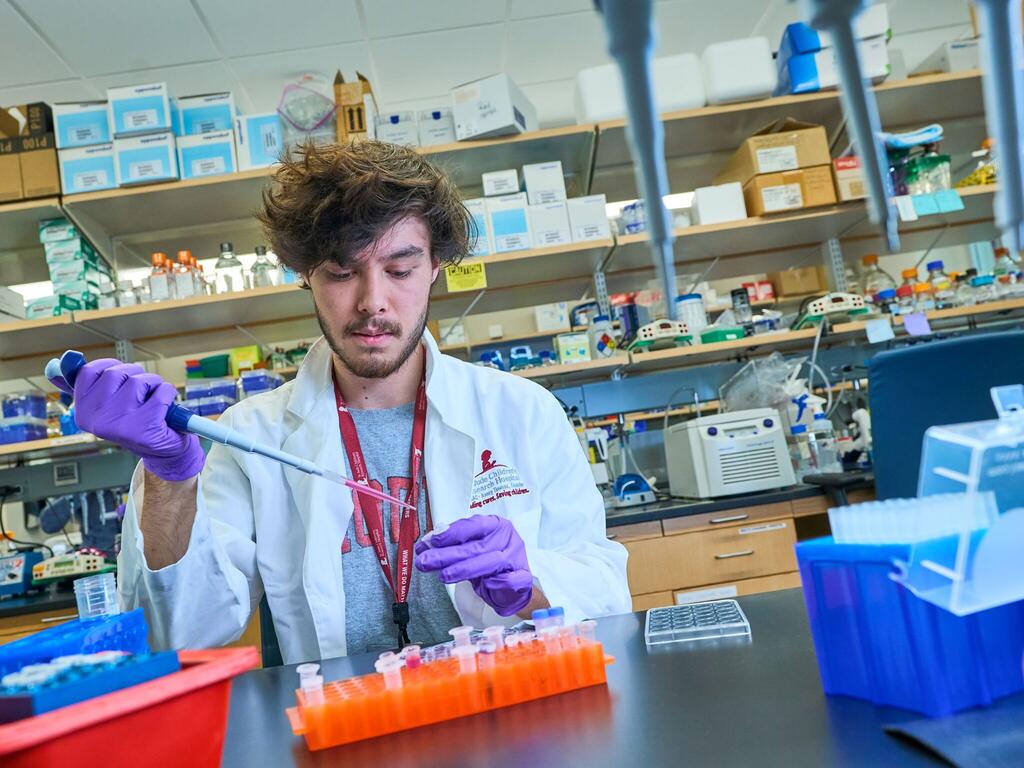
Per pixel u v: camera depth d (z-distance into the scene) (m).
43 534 3.46
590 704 0.65
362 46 4.04
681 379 3.34
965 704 0.53
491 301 3.72
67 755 0.43
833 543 0.60
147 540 1.09
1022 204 0.39
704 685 0.66
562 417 1.53
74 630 0.67
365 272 1.21
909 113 3.49
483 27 4.01
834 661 0.60
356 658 1.01
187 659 0.54
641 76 0.34
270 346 3.92
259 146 3.11
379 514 1.35
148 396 0.93
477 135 3.12
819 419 2.86
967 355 1.95
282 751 0.62
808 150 3.13
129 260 3.63
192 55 3.94
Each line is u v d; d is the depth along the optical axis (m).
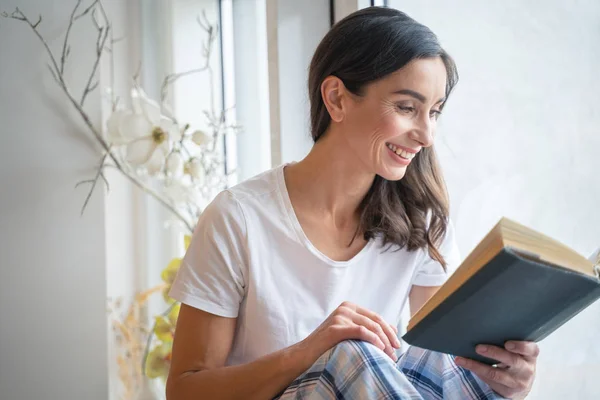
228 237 1.20
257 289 1.21
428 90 1.11
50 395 2.03
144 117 2.02
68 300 2.04
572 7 1.24
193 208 2.33
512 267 0.79
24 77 2.00
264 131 2.26
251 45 2.29
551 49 1.29
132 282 2.34
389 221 1.26
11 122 2.00
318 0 1.81
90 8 2.05
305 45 1.82
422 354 1.12
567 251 0.86
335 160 1.22
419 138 1.13
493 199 1.44
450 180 1.55
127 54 2.30
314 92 1.23
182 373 1.19
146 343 2.27
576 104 1.24
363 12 1.16
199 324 1.20
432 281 1.37
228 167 2.42
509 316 0.89
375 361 0.94
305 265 1.23
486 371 1.03
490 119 1.43
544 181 1.32
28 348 2.02
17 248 2.01
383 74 1.10
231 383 1.10
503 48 1.39
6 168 2.00
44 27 2.02
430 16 1.57
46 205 2.02
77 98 2.04
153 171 2.03
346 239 1.28
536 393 1.39
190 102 2.38
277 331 1.22
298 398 0.98
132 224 2.34
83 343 2.05
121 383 2.22
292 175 1.28
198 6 2.38
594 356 1.25
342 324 1.04
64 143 2.03
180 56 2.36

Assignment => Output the records above as they stand, from the first line to the line with "192 55 3.94", inclusive, and exclude the pictures.

Result of this task =>
Per pixel u v: camera depth d (z-distance into the scene) (m).
43 534 3.46
590 704 0.65
362 46 4.04
681 379 3.34
965 704 0.53
491 301 3.72
67 755 0.43
833 543 0.60
147 540 1.09
1022 204 0.39
704 685 0.66
562 417 1.53
74 630 0.67
365 272 1.21
909 113 3.49
483 27 4.01
834 661 0.60
356 658 1.01
187 659 0.54
641 76 0.34
270 346 3.92
259 146 3.11
379 514 1.35
148 396 0.93
477 135 3.12
819 419 2.86
967 355 1.95
282 751 0.62
808 150 3.13
129 260 3.63
192 55 3.94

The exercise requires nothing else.